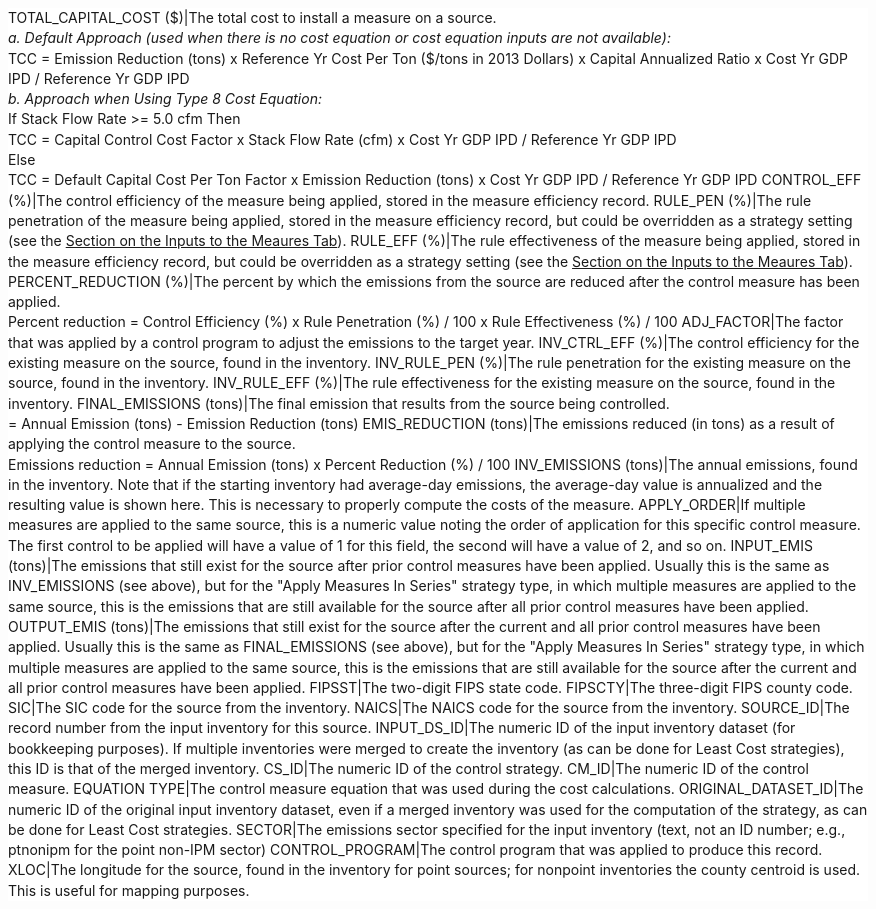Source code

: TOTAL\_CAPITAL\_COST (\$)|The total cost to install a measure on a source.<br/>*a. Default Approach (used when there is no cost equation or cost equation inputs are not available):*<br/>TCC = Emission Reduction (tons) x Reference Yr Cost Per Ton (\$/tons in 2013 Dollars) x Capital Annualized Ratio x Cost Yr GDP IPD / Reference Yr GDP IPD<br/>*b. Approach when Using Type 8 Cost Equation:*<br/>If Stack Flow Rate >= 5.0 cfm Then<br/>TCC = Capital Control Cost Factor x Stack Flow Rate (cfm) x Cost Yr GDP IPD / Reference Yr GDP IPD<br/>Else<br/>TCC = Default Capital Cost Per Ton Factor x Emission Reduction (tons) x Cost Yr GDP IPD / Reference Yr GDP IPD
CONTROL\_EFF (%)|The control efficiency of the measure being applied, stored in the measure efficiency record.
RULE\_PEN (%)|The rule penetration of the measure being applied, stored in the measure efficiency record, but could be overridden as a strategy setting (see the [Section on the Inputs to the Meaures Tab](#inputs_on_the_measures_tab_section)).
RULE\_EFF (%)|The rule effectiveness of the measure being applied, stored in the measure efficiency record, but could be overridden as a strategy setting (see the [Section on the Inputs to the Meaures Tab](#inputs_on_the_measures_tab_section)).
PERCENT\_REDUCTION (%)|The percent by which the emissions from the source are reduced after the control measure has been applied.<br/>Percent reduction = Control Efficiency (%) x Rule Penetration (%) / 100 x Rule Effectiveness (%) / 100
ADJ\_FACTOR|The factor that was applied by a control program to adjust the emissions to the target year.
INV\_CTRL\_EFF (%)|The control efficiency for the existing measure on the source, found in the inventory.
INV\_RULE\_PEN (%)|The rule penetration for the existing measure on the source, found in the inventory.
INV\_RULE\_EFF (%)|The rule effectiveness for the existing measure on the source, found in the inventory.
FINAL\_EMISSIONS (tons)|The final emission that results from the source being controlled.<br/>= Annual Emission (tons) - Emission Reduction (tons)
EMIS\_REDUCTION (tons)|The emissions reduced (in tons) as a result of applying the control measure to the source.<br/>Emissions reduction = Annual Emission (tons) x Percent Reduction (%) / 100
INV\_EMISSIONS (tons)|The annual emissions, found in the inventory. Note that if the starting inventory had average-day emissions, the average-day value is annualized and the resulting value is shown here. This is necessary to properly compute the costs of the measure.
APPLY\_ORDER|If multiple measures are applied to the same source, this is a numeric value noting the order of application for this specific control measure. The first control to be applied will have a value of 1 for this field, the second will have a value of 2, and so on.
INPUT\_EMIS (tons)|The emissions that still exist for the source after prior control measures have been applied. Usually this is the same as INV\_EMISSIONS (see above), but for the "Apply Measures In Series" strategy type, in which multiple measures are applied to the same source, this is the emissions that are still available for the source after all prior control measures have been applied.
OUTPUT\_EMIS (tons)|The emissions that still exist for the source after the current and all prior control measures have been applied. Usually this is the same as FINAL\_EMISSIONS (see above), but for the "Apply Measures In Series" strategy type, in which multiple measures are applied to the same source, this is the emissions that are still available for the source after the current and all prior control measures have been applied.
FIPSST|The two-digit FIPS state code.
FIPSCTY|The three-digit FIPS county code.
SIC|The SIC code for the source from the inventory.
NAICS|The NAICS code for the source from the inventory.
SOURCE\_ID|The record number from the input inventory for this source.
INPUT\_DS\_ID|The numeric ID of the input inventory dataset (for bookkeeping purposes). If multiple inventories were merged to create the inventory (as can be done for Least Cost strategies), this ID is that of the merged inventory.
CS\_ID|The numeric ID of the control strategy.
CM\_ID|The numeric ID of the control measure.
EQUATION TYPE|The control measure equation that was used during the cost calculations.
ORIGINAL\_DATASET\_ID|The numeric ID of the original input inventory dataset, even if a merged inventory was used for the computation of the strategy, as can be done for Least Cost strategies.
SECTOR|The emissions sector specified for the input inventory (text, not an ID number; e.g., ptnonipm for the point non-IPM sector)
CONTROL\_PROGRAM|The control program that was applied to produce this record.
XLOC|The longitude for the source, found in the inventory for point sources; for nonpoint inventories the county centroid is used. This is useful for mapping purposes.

○ ○ ○ ○ ○ ○ ○

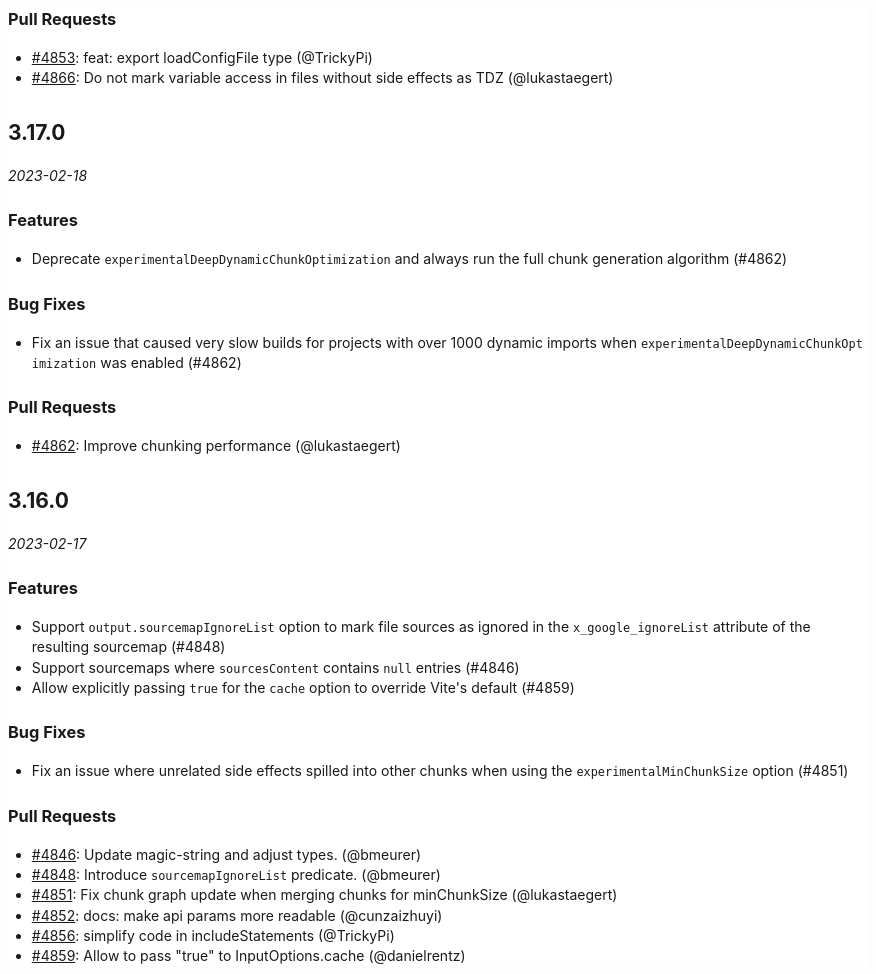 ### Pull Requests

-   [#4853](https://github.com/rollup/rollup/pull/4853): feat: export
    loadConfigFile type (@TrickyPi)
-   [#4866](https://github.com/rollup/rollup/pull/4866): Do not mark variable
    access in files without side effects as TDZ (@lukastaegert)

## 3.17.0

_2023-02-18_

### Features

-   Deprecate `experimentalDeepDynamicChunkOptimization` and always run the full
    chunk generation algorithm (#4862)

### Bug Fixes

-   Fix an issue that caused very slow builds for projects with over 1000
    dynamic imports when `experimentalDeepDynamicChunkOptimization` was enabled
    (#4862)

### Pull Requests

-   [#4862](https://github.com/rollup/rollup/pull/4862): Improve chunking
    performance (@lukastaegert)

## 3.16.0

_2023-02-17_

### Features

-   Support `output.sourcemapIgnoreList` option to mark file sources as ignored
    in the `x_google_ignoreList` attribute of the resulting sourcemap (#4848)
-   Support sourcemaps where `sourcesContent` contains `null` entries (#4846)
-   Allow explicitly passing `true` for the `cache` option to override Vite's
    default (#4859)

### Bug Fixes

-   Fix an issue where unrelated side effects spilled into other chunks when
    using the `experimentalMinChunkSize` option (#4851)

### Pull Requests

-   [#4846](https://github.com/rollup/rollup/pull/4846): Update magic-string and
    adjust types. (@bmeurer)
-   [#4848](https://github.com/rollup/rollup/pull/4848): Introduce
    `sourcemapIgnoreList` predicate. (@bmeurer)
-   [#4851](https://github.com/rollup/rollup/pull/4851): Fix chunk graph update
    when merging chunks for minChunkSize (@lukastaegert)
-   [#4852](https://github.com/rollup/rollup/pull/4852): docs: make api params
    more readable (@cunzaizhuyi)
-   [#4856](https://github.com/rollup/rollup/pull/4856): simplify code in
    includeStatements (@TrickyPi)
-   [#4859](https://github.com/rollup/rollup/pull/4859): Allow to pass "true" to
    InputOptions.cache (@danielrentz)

○ ○ ○ ○ ○ ○ ○

TRY IT
State only the number of lines in the data above that contain the string "dataset", treating uppercase and lowercase letters as distinct.

RESPONSE
2